-- Records for this exercise follows --
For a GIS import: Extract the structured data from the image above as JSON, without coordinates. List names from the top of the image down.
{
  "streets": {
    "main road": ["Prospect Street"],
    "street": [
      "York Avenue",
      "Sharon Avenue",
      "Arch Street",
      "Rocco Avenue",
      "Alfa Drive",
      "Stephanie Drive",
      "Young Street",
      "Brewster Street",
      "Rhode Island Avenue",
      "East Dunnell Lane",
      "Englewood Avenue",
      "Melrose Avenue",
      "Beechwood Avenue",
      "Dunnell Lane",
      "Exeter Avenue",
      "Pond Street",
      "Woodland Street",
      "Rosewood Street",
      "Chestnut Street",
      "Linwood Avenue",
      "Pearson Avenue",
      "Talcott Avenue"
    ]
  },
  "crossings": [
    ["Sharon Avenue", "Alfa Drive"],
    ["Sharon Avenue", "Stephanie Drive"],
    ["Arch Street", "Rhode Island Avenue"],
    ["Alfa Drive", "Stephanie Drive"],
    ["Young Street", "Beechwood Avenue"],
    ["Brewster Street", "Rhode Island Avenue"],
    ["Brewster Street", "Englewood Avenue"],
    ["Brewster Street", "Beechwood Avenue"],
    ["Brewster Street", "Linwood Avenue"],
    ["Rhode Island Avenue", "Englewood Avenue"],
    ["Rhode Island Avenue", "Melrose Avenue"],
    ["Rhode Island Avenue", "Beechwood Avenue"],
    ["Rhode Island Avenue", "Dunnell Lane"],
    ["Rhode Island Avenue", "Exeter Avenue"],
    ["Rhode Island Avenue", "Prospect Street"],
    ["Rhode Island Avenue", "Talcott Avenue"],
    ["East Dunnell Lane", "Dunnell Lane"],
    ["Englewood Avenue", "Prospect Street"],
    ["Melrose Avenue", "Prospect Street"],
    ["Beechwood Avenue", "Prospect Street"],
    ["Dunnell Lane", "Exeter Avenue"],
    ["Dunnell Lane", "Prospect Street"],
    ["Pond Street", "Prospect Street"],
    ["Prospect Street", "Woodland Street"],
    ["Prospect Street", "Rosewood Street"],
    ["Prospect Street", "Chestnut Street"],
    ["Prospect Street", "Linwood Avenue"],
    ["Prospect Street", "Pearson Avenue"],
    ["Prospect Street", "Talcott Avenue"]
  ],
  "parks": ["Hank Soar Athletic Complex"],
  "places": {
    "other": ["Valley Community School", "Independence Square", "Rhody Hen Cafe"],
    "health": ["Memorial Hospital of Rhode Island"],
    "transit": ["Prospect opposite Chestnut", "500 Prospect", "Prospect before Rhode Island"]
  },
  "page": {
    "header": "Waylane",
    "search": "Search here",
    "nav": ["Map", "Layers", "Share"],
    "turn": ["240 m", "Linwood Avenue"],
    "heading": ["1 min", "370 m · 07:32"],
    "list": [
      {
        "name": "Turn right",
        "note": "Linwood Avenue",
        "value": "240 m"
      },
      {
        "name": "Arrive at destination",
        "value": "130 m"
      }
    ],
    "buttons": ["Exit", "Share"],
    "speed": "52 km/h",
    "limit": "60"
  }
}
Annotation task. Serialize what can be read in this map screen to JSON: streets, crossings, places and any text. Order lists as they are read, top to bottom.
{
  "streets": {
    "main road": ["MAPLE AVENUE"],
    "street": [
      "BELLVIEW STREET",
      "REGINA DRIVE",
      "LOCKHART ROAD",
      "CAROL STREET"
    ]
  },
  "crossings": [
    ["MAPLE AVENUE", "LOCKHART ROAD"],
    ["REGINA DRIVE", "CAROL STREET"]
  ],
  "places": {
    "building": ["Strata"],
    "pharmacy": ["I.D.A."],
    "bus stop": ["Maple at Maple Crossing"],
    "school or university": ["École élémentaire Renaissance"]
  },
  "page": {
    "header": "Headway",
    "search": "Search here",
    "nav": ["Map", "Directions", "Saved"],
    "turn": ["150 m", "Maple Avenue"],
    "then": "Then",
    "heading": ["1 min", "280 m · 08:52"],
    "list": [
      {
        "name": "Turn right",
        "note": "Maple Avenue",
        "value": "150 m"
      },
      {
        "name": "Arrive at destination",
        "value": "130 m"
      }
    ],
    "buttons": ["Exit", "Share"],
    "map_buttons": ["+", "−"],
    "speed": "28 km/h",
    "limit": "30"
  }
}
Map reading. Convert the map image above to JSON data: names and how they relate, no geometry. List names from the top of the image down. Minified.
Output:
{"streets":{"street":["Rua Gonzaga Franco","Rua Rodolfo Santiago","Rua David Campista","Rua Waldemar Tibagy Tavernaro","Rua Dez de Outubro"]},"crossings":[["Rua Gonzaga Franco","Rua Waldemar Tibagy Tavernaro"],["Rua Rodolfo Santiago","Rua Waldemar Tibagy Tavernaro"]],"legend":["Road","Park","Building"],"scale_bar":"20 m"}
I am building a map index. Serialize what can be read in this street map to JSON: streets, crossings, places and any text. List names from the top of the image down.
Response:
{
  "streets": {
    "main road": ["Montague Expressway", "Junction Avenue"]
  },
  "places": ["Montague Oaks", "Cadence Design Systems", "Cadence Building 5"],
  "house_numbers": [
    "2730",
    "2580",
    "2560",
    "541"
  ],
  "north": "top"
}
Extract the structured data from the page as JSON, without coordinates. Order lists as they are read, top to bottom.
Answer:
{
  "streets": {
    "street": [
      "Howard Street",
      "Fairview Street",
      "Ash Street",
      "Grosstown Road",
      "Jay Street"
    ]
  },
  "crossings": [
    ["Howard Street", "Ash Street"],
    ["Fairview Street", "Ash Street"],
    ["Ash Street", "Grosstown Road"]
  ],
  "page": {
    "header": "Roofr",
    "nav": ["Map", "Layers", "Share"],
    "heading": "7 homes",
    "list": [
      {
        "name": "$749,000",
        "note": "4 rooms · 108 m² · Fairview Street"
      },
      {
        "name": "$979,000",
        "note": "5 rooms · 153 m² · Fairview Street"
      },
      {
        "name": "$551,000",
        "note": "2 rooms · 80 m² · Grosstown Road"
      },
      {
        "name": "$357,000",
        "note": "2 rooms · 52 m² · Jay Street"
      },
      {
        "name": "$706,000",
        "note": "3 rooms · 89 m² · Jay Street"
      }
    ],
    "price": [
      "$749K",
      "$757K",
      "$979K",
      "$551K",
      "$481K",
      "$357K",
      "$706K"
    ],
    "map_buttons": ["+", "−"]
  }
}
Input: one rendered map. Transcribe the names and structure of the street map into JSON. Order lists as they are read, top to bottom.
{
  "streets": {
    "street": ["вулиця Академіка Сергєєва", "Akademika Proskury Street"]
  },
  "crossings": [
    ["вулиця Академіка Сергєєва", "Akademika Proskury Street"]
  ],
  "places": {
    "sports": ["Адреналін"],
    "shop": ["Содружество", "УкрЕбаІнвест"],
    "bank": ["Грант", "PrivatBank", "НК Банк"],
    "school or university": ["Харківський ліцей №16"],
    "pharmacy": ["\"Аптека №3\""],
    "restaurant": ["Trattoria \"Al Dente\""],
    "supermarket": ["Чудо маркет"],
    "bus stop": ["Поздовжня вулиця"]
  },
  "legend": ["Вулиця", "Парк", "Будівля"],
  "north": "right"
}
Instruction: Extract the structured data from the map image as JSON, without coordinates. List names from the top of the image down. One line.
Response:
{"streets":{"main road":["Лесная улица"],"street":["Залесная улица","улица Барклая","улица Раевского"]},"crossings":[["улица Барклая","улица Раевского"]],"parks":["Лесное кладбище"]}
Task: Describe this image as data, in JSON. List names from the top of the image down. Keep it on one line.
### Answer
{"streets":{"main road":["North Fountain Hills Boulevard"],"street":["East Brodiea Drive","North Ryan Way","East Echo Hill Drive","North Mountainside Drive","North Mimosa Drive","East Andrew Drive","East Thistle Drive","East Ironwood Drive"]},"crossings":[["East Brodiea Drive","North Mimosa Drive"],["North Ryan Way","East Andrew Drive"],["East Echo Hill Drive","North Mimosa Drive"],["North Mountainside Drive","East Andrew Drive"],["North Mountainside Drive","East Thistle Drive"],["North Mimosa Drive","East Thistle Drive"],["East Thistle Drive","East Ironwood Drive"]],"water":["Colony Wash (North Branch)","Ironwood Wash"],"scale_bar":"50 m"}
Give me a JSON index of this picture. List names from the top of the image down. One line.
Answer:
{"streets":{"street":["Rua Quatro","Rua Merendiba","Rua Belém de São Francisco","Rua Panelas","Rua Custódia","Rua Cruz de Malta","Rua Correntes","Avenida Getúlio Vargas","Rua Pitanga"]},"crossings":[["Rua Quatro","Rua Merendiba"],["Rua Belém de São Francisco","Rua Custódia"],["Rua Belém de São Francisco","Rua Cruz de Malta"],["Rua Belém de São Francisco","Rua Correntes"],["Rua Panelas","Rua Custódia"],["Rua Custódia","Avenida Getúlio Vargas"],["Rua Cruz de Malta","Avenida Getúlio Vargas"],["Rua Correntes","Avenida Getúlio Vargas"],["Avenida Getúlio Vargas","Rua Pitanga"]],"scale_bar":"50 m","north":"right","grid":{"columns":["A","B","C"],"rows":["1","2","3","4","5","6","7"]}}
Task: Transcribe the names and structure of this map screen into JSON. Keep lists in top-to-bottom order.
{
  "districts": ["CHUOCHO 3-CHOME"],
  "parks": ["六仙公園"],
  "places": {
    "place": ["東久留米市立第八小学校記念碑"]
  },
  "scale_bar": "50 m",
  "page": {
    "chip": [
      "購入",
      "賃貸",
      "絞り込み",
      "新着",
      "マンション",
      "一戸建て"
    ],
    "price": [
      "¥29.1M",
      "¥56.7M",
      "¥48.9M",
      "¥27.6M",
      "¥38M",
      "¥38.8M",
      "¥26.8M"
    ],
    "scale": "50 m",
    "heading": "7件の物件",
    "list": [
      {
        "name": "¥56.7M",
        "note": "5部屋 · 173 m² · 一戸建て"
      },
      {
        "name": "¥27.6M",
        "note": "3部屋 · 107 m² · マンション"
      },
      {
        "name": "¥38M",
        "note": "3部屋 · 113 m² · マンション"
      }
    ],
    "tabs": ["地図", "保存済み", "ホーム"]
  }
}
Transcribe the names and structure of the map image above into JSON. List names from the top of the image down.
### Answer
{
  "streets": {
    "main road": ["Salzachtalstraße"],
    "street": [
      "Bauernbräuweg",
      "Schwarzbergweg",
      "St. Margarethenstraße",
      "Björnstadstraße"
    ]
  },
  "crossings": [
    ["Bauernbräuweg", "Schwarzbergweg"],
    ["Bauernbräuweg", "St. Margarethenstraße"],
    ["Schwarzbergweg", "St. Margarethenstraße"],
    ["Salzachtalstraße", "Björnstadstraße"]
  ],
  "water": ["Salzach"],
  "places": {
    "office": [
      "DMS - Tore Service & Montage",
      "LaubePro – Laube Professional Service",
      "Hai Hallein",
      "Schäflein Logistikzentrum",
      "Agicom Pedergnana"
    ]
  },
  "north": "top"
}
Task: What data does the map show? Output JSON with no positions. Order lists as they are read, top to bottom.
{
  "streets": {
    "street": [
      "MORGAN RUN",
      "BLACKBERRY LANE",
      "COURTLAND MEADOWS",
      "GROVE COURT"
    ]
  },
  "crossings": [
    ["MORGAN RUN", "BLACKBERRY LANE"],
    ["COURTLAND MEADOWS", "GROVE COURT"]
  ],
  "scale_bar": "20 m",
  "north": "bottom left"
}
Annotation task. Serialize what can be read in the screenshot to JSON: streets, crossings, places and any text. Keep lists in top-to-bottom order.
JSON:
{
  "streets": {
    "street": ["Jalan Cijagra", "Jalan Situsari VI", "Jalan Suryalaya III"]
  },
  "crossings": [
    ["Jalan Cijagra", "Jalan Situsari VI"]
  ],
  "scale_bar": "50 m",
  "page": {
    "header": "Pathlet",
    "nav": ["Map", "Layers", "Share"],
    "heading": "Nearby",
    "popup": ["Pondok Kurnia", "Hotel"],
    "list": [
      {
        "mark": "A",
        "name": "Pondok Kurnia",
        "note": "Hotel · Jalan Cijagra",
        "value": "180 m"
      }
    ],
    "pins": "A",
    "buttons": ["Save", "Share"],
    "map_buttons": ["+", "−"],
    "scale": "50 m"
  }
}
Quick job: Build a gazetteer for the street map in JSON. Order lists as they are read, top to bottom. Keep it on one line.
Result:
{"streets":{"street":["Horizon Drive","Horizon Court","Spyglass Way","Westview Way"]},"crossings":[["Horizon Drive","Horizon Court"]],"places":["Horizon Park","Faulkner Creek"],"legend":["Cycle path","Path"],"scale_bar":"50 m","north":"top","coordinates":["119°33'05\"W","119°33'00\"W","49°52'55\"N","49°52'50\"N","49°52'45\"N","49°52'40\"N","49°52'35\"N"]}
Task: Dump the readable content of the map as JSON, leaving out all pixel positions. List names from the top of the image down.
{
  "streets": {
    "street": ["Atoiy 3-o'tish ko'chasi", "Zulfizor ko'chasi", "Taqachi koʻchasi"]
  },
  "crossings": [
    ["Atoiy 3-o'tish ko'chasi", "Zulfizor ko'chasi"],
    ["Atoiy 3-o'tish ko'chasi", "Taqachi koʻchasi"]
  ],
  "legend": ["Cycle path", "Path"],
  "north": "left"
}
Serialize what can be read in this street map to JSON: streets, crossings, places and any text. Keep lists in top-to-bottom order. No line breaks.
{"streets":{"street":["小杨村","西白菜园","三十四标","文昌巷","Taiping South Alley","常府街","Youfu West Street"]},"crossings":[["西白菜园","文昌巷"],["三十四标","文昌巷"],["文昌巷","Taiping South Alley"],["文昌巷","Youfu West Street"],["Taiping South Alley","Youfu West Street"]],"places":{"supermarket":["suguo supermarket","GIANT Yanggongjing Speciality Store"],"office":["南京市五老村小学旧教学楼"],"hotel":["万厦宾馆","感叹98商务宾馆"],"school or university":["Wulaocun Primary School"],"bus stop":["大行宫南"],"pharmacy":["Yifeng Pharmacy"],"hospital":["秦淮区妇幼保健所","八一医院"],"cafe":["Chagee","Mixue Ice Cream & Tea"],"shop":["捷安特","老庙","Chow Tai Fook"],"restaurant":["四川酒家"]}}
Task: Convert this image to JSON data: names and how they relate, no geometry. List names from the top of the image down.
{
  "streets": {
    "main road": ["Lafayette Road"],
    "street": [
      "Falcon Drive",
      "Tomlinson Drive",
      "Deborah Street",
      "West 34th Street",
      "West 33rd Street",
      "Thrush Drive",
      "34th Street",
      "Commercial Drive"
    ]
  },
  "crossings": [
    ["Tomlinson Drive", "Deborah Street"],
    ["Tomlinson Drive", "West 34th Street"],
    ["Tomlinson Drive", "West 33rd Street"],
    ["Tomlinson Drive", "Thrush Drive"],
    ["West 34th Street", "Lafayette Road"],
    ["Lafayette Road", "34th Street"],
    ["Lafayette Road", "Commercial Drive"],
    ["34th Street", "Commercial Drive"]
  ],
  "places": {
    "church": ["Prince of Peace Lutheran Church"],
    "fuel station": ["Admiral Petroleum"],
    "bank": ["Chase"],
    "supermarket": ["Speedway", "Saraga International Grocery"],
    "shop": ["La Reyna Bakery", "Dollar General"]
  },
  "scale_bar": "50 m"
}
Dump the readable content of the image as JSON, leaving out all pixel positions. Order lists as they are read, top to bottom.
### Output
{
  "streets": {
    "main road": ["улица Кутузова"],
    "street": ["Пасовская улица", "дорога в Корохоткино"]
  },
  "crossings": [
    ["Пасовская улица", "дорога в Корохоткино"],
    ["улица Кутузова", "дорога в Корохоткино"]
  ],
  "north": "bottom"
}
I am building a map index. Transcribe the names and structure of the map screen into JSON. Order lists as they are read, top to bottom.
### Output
-- Records for this exercise concluded --
Please copy out each line of the data in which the word "index" occurs.

### Your solution
I am building a map index. Serialize what can be read in this street map to JSON: streets, crossings, places and any text. List names from the top of the image down.
Give me a JSON index of this picture. List names from the top of the image down. One line.
I am building a map index. Transcribe the names and structure of the map screen into JSON. Order lists as they are read, top to bottom.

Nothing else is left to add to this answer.